For kicks, I deployed the same app on Ubuntu 10.04 and Windows 2008 R2 micro instances on AWS. I chose the plain Windows instance - with no software ( ie, IIS & .NET) pre installed. No database is used in this app.

I had the mono/Ubuntu version up and running in about 30 minutes. The longest part of the install was that I chose to use Mono 2.6.7 which isn't officially supported, so you need to do some work to install it. The app was deployed using FastCGI and Nginx.

It took about 90 minutes to get the Windows 2008 version running. Most of which time was spent waiting for the instance to start and waiting for the bloody Platform Installer (worst app ever!) to do whatever it does.

The moral of this story: the Windows micro instances are unusable. But to scale vertically, use Windows. To scale horizontally, or if you are cheap||frugal, give mono/Ubuntu a shot. Can't wait to see what moving to LLVM is going to do to mono's performance.

luffy | 15 years ago | on: ASP.NET MVC 3 Release Candidate

RoR is definitely more of a full web stack than ASP.NET MVC, which to me feels like a micro framework layered over top of whatever in the the world ASP.NET is. Personally, I like ASP.NET MVC's micro fx feel though.
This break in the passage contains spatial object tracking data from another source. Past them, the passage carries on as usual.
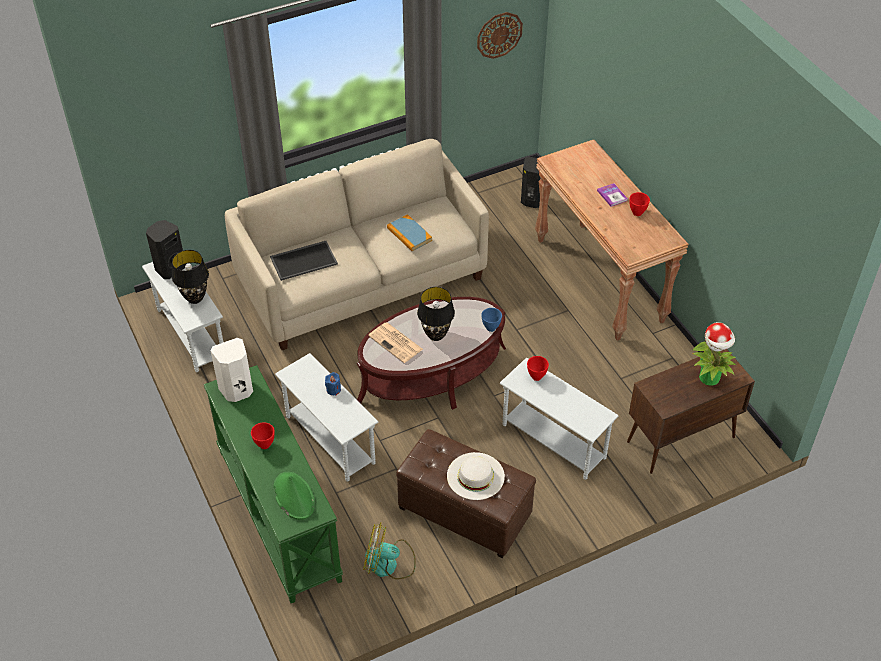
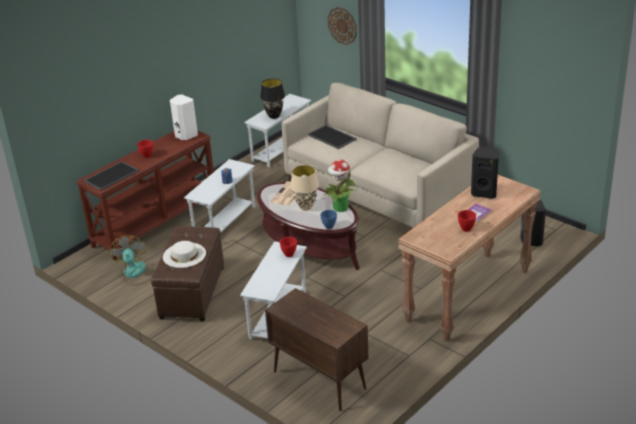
camera: 70 degrees right, 15 degrees down
(169, 268) = (293, 101): black speaker -> black speaker (484, 192)
(277, 514) = (155, 222): green console table -> brown console table
(293, 496) = (111, 175): green hat -> tray
(409, 234) = (390, 166): book -> none
(436, 335) = (306, 207): black table lamp -> beige table lamp
(499, 35) = (555, 82): wall clock -> wall clock (342, 25)
(710, 378) = (324, 324): potted plant -> potted plant (340, 208)

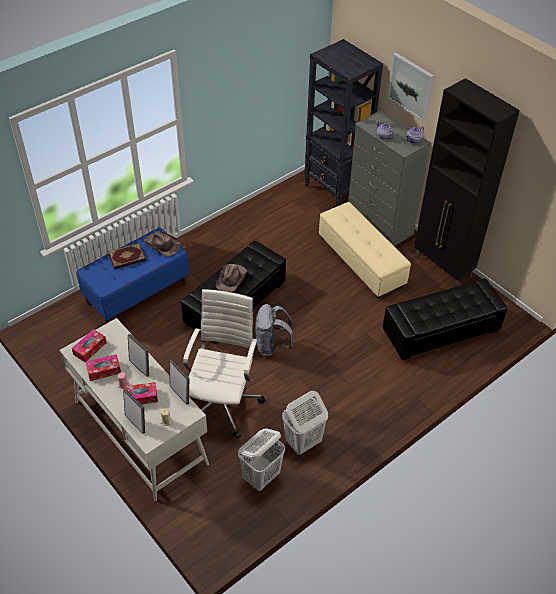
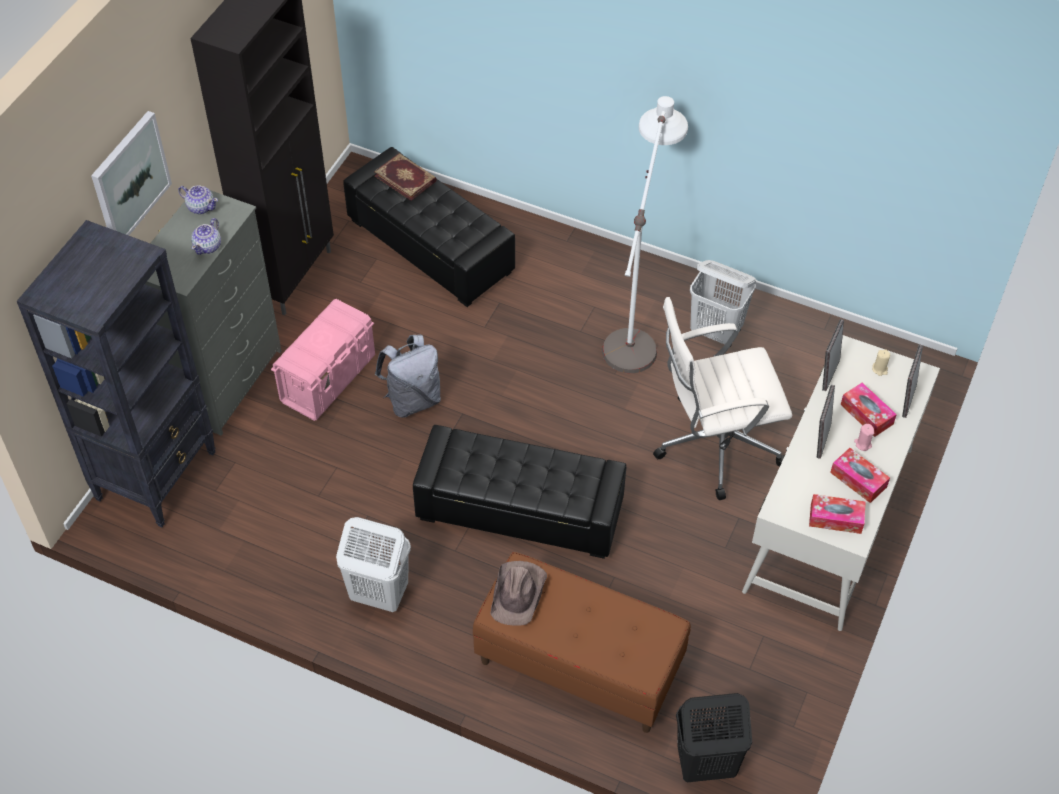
camera: 115 degrees left, 5 degrees up
(56, 316) = (705, 764): none -> black laundry basket
(127, 258) = (579, 632): book -> book (406, 178)
(137, 292) = (578, 665): blue bench -> brown bench
(232, 278) = (523, 475): brown hat -> none
(261, 476) = (795, 355): white laundry basket -> white laundry basket (378, 594)
(272, 346) = (577, 427): grey backpack -> grey backpack (412, 400)
(332, 405) = (637, 322): none -> white floor lamp
(361, 260) = (328, 379): beige ottoman -> pink storage box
You hinted at Ruby not needing DI - for me, that's the biggest advantage when choosing a dynamic language (in my case Python) over C#. IMO, there's something about using DI that just feels wrong (don't mean to start a flame war over that).

Anyway, that's why I use F# in .NET land: the type inference provides the best of all worlds. No need for DI, light syntax, and great runtime speed. F# sucks w/ ASP.NET MVC though.
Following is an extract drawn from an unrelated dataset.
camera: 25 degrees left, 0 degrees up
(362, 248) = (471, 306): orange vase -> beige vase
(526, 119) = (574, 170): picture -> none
luffy | 15 years ago | on: Microsoft releases F# under Apache 2.0 license

They can't afford to do otherwise. Accepting community contributions will increase the MS surface area for copyright/patent infringements. The F# team is mostly a research outfit - they aren't going to vet patches.
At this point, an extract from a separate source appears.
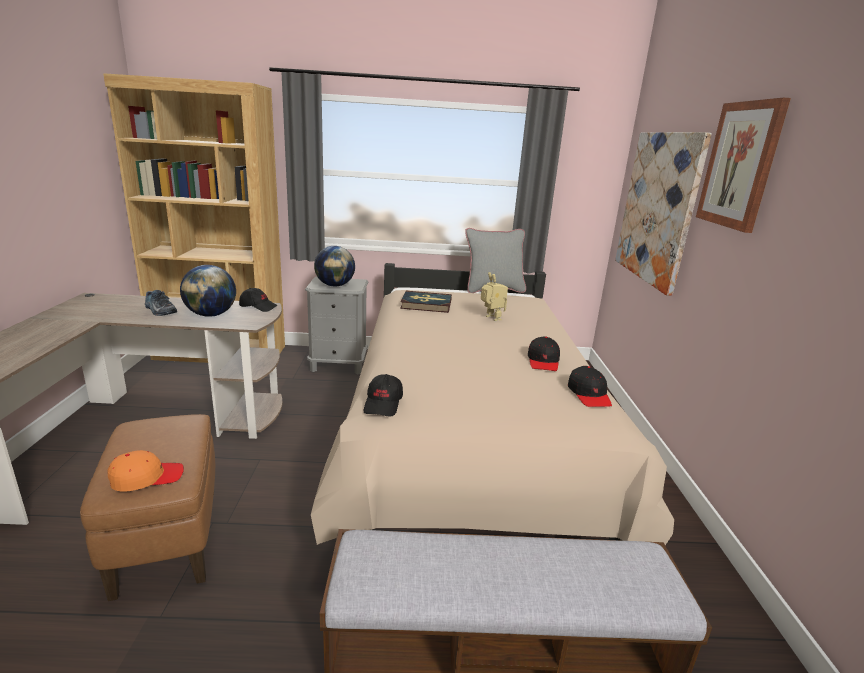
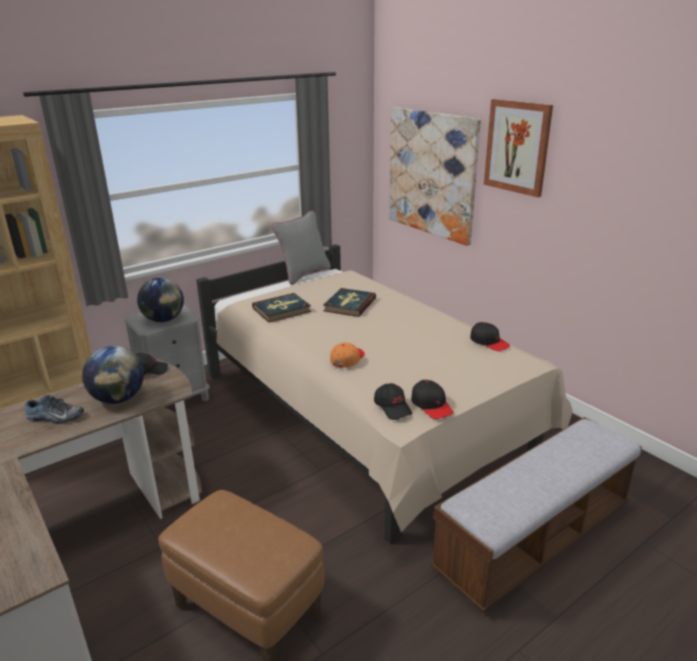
camera: 35 degrees left, 5 degrees up
(147, 477) = (272, 553): orange cap -> orange cap (347, 359)
(491, 318) = (349, 305): toy robot -> book
(543, 361) = (433, 328): black cap -> black cap (431, 405)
luffy | 15 years ago | on: Microsoft releases F# under Apache 2.0 license

The newer projects on the MS backed OuterCurve.org (formerly Codeplex.org) all use either an Apache or BSD license.

I suspect two reasons for MS accepting the Apache, BSD, and MIT licenses:

1) the terms of those license are not very onerous and let the end user pretty much do as they will. This is very important to a company like MS that has a lot of code and needs to be paranoid about subjecting themselves to patent suits.

2) Joe Briefcase has no idea what-so-ever what the "MS-PL" license is - no name recognition at all. The Apache/BSD/MIT licenses have been around so long and are so commonplace that they are generally acceptable to most everyone, and most developers shouldn't have a problem using one of those licenses.

luffy | 15 years ago | on: Asynchrony in C# 5

Looks like C# is borrowing even more from the F# playbook. Though from the looks of it, I still like the F# implementation better.

Next in C#: workflows ( aka F# monads ).

I really wish they had dabbled more in dynamic programmic. I'd have loved to see something akin to Python's multiple inheritance. ( EDIT: is this technically dynamic? :p )

luffy | 15 years ago | on: Microsoft PDC 10 Live Stream

If you don't have Silverlight installed or have no desire to install it, I hate to say it, but: this keynote probably isn't in your wheelhouse.

That not withstanding, the quality of Silverlight streaming video is actually quite good.